Even principals of the Post have said as much over the years, I noted, quoting Katharine Graham, the newspaper’s publisher during the Watergate period who said:
“Sometimes people accuse us of bringing down a president, which of course we didn’t do. The processes that caused [Nixon’s] resignation were constitutional.”
Complexity-avoidance, I said, helps explain the tenacity of the heroic-journalist interpretation of Watergate: Like many media myths, the heroic-journalist meme minimizes the intricacy of historical events in favor of simplistic, and misleading, interpretations.
It is far easier to focus on the exploits of the Washington Post reporters than it is to try to grapple with the intricacies and complexities of what was a sprawling scandal, I noted.
I also discussed media myths of the “Cronkite Moment” of 1968; the “crack babies” scare of the 1980s and 1990s, and the misreporting that characterized the aftermath of Hurricane Katrina‘s landfall in New Orleans in 2005.
Members of the audience posed a number of very thoughtful questions, including one about why the “crack baby” scare became so widespread.
It was propelled in part, I said, by hurried, anecdotal reporting.
Reporters and columnists pushed too eagerly on preliminary and inconclusive research about children born to women who took crack cocaine during pregnancy. The horrors that some journalists predicted—that “crack babies” would grow up to be a vast, permanently dependent class, a so-called “bio-underclass” of staggering dimension—proved to be quite wrong.

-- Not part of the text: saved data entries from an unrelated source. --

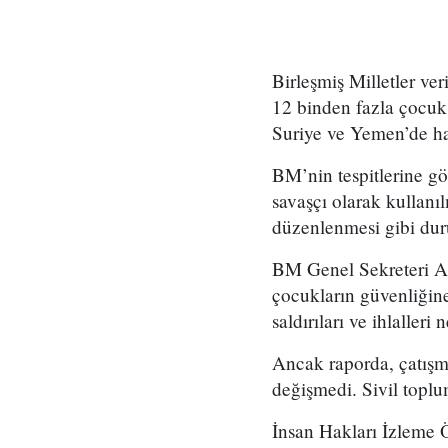
Birleşmiş Milletler ve
12 binden fazla çocuk 
Suriye ve Yemen’de ha
BM’nin tespitlerine gö
savaşçı olarak kullanıl
düzenlenmesi gibi duru
BM Genel Sekreteri Ant
çocukların güvenliğine 
saldırıları ve ihlalleri
Ancak raporda, çatışma
değişmedi. Sivil toplu
İnsan Hakları İzleme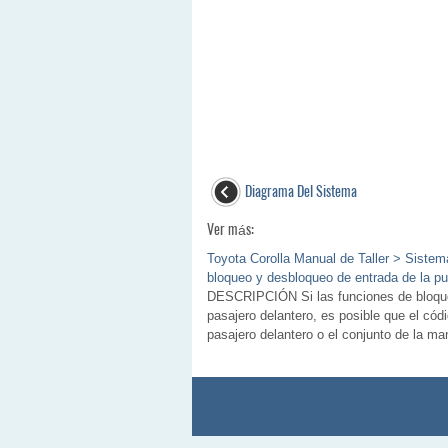
Diagrama Del Sistema
Ver más:
Toyota Corolla Manual de Taller > Sistem
bloqueo y desbloqueo de entrada de la pu
DESCRIPCIÓN Si las funciones de bloqueo
pasajero delantero, es posible que el códi
pasajero delantero o el conjunto de la mani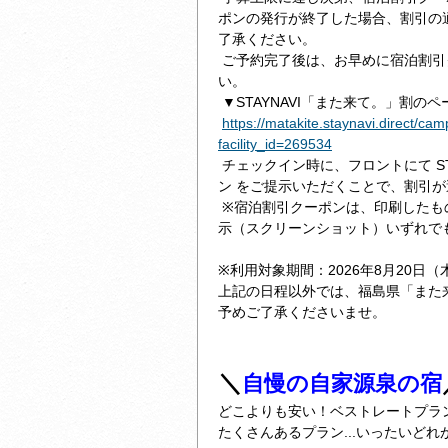
ポンの発行が終了した場合、割引の
了承ください。
ご予約完了後は、お早めに宿泊割引
い。
▼STAYNAVI「また来て。」割の
https://matakite.staynavi.direct/ca
facility_id=269534
チェックイン時に、フロントにて ST
ン をご提示いただくことで、割引
※宿泊割引クーポンは、印刷したも
示（スクリーンショット）いずれで
※利用対象期間：2026年8月20日（
上記の日程以外では、福島県「また
予めご了承くださいませ。
＼
自慢の自家源泉の宿
どこよりも安い！ベストレートプラ
たくさんあるプラン...いったいど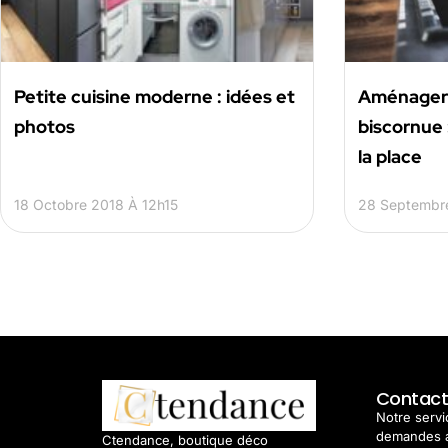
Petite cuisine moderne : idées et
Aménager 
photos
biscornue 
la place
18 Octobre 2018 À 12h15
28 Septembr
Contac
Notre servic
demandes 
Ctendance, boutique déco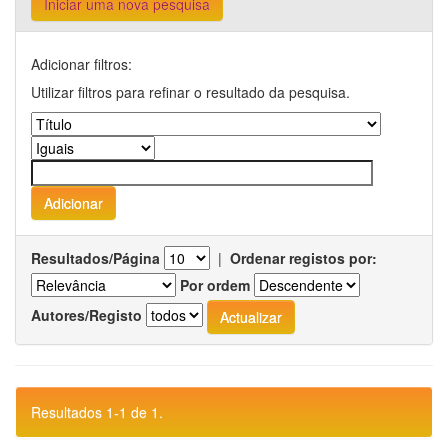
Iniciar uma nova pesquisa
Adicionar filtros:
Utilizar filtros para refinar o resultado da pesquisa.
Resultados/Página
|
Ordenar registos por:
Por ordem
Autores/Registo
Resultados 1-1 de 1.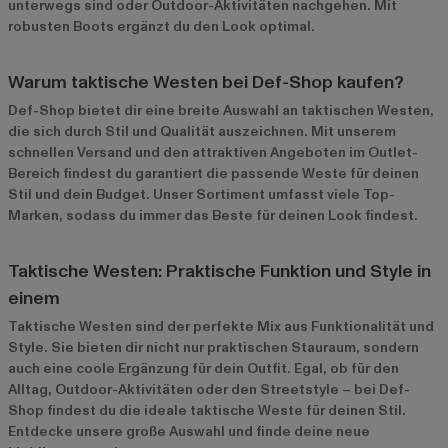
unterwegs sind oder Outdoor-Aktivitäten nachgehen. Mit
robusten Boots ergänzt du den Look optimal.
Warum taktische Westen bei Def-Shop kaufen?
Def-Shop bietet dir eine breite Auswahl an taktischen Westen,
die sich durch Stil und Qualität auszeichnen. Mit unserem
schnellen Versand und den attraktiven Angeboten im
Outlet-
Bereich
findest du garantiert die passende Weste für deinen
Stil und dein Budget. Unser Sortiment umfasst viele Top-
Marken, sodass du immer das Beste für deinen Look findest.
Taktische Westen: Praktische Funktion und Style in
einem
Taktische Westen sind der perfekte Mix aus Funktionalität und
Style. Sie bieten dir nicht nur praktischen Stauraum, sondern
auch eine coole Ergänzung für dein Outfit. Egal, ob für den
Alltag, Outdoor-Aktivitäten oder den Streetstyle – bei Def-
Shop findest du die ideale taktische Weste für deinen Stil.
Entdecke unsere große Auswahl und finde deine neue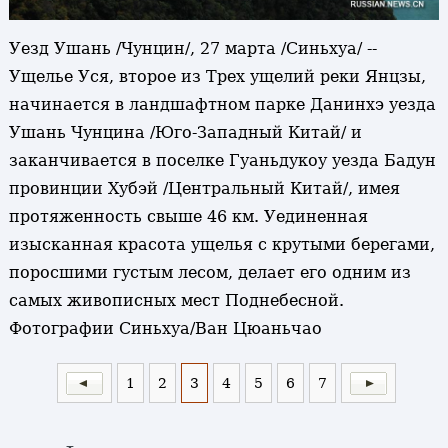
Уезд Ушань /Чунцин/, 27 марта /Синьхуа/ --
Ущелье Уся, второе из Трех ущелий реки Янцзы,
начинается в ландшафтном парке Данинхэ уезда
Ушань Чунцина /Юго-Западный Китай/ и
заканчивается в поселке Гуаньдукоу уезда Бадун
провинции Хубэй /Центральный Китай/, имея
протяженность свыше 46 км. Уединенная
изысканная красота ущелья с крутыми берегами,
поросшими густым лесом, делает его одним из
самых живописных мест Поднебесной.
Фотографии Синьхуа/Ван Цюаньчао
1
2
3
4
5
6
7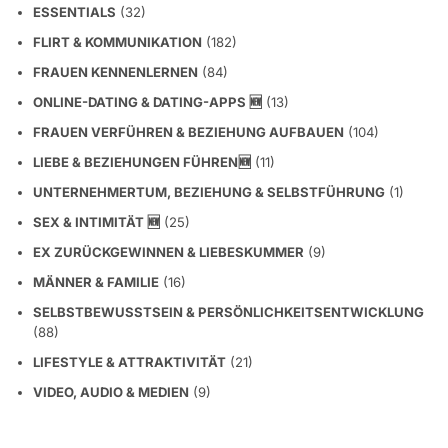
ESSENTIALS
(32)
FLIRT & KOMMUNIKATION
(182)
FRAUEN KENNENLERNEN
(84)
ONLINE-DATING & DATING-APPS 🆕
(13)
FRAUEN VERFÜHREN & BEZIEHUNG AUFBAUEN
(104)
LIEBE & BEZIEHUNGEN FÜHREN🆕
(11)
UNTERNEHMERTUM, BEZIEHUNG & SELBSTFÜHRUNG
(1)
SEX & INTIMITÄT 🆕
(25)
EX ZURÜCKGEWINNEN & LIEBESKUMMER
(9)
MÄNNER & FAMILIE
(16)
SELBSTBEWUSSTSEIN & PERSÖNLICHKEITSENTWICKLUNG
(88)
LIFESTYLE & ATTRAKTIVITÄT
(21)
VIDEO, AUDIO & MEDIEN
(9)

Part of the explanation for the wide embrace of “crack baby” myth, I said, was that it offered something for everyone,” as the magazine Mother Jones once put it.
I write in Getting It Wrong that the crack baby phenomenon “inspired fearful commentary across political and ideological boundaries.” It was “a rare social issue that had appeal across the political spectrum—appeal that made the phenomenon especially powerful, compelling, notable, and tenacious.
“For conservatives, the specter of crack babies underscored the importance of imposing stiff penalties in the country’s war on drugs. And penalties were stiffened for crack possession during the second half of the 1980s. For liberals, meanwhile, crack babies represented an opportunity to press for costly assistance programs aimed at helping crack users and their children.”
One of the best questions of the evening was about whether media audiences aren’t complicit in perpetuating media myths, whether media consumers have a role in myth-busting.
There is, I replied, plenty of room for media audiences to develop and hone a sense of skepticism, especially about news reports that seem too neat and tidy. Stories that seem too delicious, or too over the top, may prove to be inaccurate.
This also is the case with succinct turns of phrase. Quotations that “sound too neat and tidy,” I write in Getting It Wrong, “often are too perfect to be true.”